Content starts
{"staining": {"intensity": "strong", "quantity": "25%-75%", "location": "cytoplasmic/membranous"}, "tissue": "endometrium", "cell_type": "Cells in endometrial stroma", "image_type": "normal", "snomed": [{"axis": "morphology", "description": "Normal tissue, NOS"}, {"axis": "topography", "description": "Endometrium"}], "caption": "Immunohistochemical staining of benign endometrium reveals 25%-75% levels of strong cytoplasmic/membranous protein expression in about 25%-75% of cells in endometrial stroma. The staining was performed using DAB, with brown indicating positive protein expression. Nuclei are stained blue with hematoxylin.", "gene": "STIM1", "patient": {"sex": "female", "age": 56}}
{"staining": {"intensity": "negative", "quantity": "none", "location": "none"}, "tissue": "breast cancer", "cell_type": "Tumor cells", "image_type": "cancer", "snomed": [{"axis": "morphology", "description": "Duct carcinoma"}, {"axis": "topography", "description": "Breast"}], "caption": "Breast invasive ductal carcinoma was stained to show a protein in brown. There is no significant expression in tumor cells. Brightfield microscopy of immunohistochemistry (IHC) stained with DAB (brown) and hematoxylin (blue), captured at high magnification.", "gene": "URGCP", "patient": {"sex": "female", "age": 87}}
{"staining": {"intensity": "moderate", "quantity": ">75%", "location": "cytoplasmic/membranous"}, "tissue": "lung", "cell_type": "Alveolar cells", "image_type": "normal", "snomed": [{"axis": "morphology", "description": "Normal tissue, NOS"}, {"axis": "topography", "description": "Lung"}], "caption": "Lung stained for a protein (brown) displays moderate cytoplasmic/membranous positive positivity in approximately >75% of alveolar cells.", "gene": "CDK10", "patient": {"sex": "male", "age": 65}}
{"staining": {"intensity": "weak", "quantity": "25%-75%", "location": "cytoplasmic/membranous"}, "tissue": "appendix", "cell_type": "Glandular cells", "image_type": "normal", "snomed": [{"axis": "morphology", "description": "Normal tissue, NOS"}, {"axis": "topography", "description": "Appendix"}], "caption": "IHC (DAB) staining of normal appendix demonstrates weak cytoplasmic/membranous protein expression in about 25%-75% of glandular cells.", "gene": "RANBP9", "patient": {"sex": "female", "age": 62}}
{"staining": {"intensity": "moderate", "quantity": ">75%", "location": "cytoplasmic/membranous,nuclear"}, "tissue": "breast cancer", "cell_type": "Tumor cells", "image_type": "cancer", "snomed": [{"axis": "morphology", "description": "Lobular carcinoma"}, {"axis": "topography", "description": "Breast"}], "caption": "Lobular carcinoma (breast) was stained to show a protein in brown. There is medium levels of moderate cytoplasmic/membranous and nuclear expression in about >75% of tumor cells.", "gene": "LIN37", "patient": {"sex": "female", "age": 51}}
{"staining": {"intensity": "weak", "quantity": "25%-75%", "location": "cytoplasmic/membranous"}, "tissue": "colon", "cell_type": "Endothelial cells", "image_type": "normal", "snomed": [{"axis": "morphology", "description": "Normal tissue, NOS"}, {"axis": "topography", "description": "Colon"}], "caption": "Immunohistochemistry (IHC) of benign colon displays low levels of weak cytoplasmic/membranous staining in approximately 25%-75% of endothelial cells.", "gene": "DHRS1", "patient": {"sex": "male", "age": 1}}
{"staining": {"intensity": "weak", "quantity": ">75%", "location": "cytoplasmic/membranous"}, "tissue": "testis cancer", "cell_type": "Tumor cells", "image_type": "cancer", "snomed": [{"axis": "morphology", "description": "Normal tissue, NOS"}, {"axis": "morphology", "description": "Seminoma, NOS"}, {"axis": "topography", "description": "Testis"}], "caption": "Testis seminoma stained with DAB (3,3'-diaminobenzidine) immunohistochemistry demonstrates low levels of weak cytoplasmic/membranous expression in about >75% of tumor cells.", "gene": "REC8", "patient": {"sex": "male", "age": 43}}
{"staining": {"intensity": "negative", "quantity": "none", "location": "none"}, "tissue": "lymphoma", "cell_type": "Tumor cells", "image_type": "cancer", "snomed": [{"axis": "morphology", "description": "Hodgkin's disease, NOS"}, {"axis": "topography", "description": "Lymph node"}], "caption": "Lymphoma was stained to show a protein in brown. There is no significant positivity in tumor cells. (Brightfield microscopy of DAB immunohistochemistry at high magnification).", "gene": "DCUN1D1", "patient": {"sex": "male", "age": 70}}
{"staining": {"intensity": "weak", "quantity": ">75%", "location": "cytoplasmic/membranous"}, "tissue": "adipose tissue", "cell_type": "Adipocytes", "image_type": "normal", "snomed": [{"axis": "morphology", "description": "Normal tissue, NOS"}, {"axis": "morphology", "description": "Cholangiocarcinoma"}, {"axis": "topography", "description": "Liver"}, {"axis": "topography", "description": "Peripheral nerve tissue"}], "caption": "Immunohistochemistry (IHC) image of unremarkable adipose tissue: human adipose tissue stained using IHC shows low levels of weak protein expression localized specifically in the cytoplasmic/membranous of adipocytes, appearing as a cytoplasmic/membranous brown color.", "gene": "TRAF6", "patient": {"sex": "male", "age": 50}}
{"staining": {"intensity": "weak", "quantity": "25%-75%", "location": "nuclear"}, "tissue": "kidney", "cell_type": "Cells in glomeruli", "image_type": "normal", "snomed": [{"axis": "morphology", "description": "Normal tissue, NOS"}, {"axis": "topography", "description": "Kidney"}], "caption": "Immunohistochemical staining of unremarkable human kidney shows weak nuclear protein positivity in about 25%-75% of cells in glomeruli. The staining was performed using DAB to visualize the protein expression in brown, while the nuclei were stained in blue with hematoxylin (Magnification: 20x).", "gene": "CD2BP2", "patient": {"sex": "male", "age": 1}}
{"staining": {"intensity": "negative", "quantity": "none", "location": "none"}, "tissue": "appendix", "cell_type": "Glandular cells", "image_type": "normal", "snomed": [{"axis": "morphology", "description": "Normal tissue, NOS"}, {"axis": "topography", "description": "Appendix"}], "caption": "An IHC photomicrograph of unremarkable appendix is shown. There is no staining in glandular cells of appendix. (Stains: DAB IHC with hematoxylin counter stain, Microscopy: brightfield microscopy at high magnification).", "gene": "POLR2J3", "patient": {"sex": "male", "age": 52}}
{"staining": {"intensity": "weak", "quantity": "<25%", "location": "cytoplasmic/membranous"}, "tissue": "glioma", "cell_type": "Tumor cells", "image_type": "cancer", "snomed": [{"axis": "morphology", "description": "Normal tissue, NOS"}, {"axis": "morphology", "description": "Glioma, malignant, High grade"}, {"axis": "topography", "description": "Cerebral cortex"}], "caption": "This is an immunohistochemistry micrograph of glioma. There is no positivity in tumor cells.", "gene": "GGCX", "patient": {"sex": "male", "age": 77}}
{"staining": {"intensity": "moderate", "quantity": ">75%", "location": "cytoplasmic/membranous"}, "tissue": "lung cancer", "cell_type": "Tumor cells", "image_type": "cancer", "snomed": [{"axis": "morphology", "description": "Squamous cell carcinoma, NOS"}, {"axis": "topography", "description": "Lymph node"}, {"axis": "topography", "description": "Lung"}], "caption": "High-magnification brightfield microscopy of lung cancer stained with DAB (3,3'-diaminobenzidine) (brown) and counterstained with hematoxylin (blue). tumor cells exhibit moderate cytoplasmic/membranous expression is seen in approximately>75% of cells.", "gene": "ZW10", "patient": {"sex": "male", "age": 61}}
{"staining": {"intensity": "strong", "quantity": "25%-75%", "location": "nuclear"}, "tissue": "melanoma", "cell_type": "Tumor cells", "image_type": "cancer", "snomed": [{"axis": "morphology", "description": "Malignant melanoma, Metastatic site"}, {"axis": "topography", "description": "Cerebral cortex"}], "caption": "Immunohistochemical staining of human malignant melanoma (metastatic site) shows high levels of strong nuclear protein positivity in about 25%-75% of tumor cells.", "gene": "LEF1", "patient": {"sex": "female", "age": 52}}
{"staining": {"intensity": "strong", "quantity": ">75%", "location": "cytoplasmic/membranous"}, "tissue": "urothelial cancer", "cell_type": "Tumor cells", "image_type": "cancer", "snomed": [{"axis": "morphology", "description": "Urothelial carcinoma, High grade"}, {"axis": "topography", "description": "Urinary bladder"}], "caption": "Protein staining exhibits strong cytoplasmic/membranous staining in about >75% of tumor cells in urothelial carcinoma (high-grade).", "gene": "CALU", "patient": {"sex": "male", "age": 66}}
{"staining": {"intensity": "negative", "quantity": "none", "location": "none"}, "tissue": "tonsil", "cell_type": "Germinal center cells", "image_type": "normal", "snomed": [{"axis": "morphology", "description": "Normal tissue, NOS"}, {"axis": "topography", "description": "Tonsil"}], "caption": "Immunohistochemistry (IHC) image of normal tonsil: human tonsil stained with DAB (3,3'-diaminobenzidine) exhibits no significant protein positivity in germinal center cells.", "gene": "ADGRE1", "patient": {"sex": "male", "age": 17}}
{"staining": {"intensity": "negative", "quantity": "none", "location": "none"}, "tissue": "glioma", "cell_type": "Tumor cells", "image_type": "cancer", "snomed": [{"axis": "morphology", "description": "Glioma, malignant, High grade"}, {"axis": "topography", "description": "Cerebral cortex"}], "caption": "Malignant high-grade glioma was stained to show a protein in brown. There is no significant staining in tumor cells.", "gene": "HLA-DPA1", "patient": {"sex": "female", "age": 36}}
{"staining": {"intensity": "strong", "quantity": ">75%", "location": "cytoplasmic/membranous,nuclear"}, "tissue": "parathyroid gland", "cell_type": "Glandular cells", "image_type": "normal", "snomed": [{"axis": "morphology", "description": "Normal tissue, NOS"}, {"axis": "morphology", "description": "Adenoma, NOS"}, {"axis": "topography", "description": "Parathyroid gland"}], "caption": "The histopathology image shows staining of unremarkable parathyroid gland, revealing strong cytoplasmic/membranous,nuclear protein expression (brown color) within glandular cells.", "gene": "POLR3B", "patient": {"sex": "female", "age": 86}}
Content ends
» **Problem to solve**
Return, unchanged, the run of lines above that opens with the line containing "(IHC) of benign" and closes with the line containing "no significant positivity". Include both.

» **Result of this task**
{"staining": {"intensity": "weak", "quantity": "25%-75%", "location": "cytoplasmic/membranous"}, "tissue": "colon", "cell_type": "Endothelial cells", "image_type": "normal", "snomed": [{"axis": "morphology", "description": "Normal tissue, NOS"}, {"axis": "topography", "description": "Colon"}], "caption": "Immunohistochemistry (IHC) of benign colon displays low levels of weak cytoplasmic/membranous staining in approximately 25%-75% of endothelial cells.", "gene": "DHRS1", "patient": {"sex": "male", "age": 1}}
{"staining": {"intensity": "weak", "quantity": ">75%", "location": "cytoplasmic/membranous"}, "tissue": "testis cancer", "cell_type": "Tumor cells", "image_type": "cancer", "snomed": [{"axis": "morphology", "description": "Normal tissue, NOS"}, {"axis": "morphology", "description": "Seminoma, NOS"}, {"axis": "topography", "description": "Testis"}], "caption": "Testis seminoma stained with DAB (3,3'-diaminobenzidine) immunohistochemistry demonstrates low levels of weak cytoplasmic/membranous expression in about >75% of tumor cells.", "gene": "REC8", "patient": {"sex": "male", "age": 43}}
{"staining": {"intensity": "negative", "quantity": "none", "location": "none"}, "tissue": "lymphoma", "cell_type": "Tumor cells", "image_type": "cancer", "snomed": [{"axis": "morphology", "description": "Hodgkin's disease, NOS"}, {"axis": "topography", "description": "Lymph node"}], "caption": "Lymphoma was stained to show a protein in brown. There is no significant positivity in tumor cells. (Brightfield microscopy of DAB immunohistochemistry at high magnification).", "gene": "DCUN1D1", "patient": {"sex": "male", "age": 70}}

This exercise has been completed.